[EXERCISE]
Copy word for word the material below from the line holding "Rendered at 1654 by 1241 pixels." through the line holding "chart [953, 715, 1149, 807]", with both of those lines included. Reproduce nothing else.

Begin EXTRACTED ENTRIES

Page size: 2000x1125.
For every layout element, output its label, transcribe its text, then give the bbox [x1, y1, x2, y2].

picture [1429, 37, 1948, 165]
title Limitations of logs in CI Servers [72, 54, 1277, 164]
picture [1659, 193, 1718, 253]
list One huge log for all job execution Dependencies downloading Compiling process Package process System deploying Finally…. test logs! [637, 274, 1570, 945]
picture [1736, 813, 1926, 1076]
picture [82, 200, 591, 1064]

End EXTRACTED ENTRIES
Begin EXTRACTED ENTRIES

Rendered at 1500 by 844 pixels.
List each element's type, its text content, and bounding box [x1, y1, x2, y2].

End EXTRACTED ENTRIES
Begin EXTRACTED ENTRIES

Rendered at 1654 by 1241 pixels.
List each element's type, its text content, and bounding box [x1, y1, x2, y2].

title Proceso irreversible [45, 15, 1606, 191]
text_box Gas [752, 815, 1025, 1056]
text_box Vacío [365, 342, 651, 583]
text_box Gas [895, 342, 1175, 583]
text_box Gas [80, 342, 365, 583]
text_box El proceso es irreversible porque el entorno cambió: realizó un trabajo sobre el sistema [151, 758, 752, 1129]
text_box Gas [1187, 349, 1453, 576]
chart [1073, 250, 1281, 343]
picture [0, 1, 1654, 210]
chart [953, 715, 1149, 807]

End EXTRACTED ENTRIES

[RESPONSE TO THIS TASK]
Rendered at 1654 by 1241 pixels.
List each element's type, its text content, and bounding box [x1, y1, x2, y2].

title Proceso irreversible [45, 15, 1606, 191]
text_box Gas [752, 815, 1025, 1056]
text_box Vacío [365, 342, 651, 583]
text_box Gas [895, 342, 1175, 583]
text_box Gas [80, 342, 365, 583]
text_box El proceso es irreversible porque el entorno cambió: realizó un trabajo sobre el sistema [151, 758, 752, 1129]
text_box Gas [1187, 349, 1453, 576]
chart [1073, 250, 1281, 343]
picture [0, 1, 1654, 210]
chart [953, 715, 1149, 807]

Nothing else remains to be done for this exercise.